ZenCrepes's stack is made of the following services:
- zindexer: A bulk data fetcher
- zqueue: A event driven data fetcher (to be implemented)
- Elasticsearch: The datastore
- zapi: A GraphQL API linking the UI to the datastore
- zui: The user interface
- Keycloak: An authentication/authorization provider (optional)
All services are meant to be running in Docker, corresponding containers are available on Docker Hub.
Zindexer is a CLI tool created to fetch data, in bulk, from many sources (it plays gently with GitHub API by following rate limits). Data is then pushed to an Elasticsearch cluster.
For those using ZenCrepes primariraly with GitHub, zindexer is only really useful during initial setup, it will provision the Elasticsearch cluster with any historical data. Following the initial fetch,
zqueue would take over and push nodes updates whenever they happen.
For the other data sources, in the absence of web-hooks, zindxer can be cron'd to fetch additional data at regular interval.
A couple of things worth noting:
- The node ID (an Issue, a project, a milestone) is ported over from the data source to the elasticsearch index, which prevents duplicated data. For example if
zqueuereceives an update for a node that was previously imported by
zindexer, this node will be updated.
- Whenever possible (depending of the data source API characteristics), nodes are fetched sorted by last update date (descending), when the system fetch an issue that is already present and has the same late update date, it knows it can stop fetching further nodes.
Zqueue is a queue aimed at processing events received after registering a webhook with GitHub.
It contains three Redis queues:
- github: Limited to processing one queue element at a time and per second (to play nicely with GitHub rate limits), this queue initiates a call to GitHub to fetch additional metadata, not included in the webhook payload. The objective here is to reach content parity with nodes fetches using Zindexer.
- storepayload: Pushes the payload to an elasticsearch index (one index per payload type) while trying to keep only one document per github node (overwrite on update). It aims at providing the latest state of a node.
- storerawpayload: Pushes the payload to an elasticsearch index (one index per payload type) and record the date at which the event was received. It aims at providing a timeline view of nodes lifecycle.
storerawpayload are mostly there for those willing to diving in their data using a tool like Kibana or to archive GitHub events on their organization. ZenCrepes doesn't try to access datasets processed through these two queues.
Elasticsearch is the datastore for the project, two options are available for indices:
- One index per data source and data type (all GitHub issues, all Jira issues, ...)
- One index per data repository, data source and data type, using index aliases for querying.
Cluster sizing is not going to be discussed in this documentation, there are many resources available online covering this topic.

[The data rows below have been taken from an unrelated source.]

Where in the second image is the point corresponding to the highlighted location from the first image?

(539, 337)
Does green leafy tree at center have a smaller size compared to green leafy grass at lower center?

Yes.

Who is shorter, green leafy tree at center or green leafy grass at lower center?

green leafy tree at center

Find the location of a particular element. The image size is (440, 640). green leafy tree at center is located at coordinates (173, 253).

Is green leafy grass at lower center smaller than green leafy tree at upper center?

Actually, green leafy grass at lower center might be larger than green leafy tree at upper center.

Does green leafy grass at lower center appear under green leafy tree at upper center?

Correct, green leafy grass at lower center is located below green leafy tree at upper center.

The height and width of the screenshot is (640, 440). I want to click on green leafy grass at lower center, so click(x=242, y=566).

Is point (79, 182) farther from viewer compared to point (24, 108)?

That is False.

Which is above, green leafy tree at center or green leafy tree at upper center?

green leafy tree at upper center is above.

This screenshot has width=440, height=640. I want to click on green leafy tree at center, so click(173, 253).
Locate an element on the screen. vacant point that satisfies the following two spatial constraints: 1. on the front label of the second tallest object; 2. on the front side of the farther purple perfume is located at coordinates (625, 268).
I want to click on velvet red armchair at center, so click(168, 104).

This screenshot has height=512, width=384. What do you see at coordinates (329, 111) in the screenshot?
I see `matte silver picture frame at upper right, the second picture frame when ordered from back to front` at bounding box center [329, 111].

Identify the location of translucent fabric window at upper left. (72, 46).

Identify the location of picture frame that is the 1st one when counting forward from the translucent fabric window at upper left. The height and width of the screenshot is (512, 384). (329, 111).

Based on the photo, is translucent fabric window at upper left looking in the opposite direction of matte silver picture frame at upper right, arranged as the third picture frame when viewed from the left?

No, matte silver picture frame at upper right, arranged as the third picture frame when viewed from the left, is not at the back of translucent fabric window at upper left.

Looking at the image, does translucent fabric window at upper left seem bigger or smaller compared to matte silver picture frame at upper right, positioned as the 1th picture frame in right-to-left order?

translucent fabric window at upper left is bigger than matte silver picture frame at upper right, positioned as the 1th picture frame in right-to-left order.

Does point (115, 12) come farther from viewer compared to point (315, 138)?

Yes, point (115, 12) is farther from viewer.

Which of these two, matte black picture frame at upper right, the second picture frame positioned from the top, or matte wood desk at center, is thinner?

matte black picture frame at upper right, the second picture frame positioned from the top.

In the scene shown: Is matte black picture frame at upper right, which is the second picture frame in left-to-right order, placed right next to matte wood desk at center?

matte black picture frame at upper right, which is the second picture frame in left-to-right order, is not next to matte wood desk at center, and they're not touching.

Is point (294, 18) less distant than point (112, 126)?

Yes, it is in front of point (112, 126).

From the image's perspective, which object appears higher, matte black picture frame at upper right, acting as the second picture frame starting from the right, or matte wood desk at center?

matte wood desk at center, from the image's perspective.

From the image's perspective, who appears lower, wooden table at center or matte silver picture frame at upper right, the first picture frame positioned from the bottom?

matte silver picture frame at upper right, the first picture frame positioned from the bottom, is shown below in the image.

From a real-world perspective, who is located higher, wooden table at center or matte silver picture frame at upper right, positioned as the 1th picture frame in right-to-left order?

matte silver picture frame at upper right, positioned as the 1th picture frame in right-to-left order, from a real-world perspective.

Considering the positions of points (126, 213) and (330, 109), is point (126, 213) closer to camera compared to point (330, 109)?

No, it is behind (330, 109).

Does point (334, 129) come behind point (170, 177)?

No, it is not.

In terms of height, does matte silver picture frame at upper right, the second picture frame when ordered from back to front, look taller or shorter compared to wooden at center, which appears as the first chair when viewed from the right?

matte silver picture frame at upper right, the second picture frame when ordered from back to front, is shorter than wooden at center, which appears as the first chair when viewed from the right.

Zapi is a GraphQL api providing an interface between the Elasticsearch datastore and our UI. It supports querying through an abstraction language called SQON and supports pagination, aggregations and various ZenCrepes-specific operations.
Zui is ZenCrepes front-end, nothing particular to mention about it. It interacts primariraly with Zapi, and will (not implemented yet) in some occurences communicate directly with the data source (GitHub in particular) for bulk operations (if authentication/authorization is set-up properly).
Keycloak is an identify and access management solution, it is used to control access to the data. Keycloak can be disabled through environment variables, although this usecase is only recommended during development.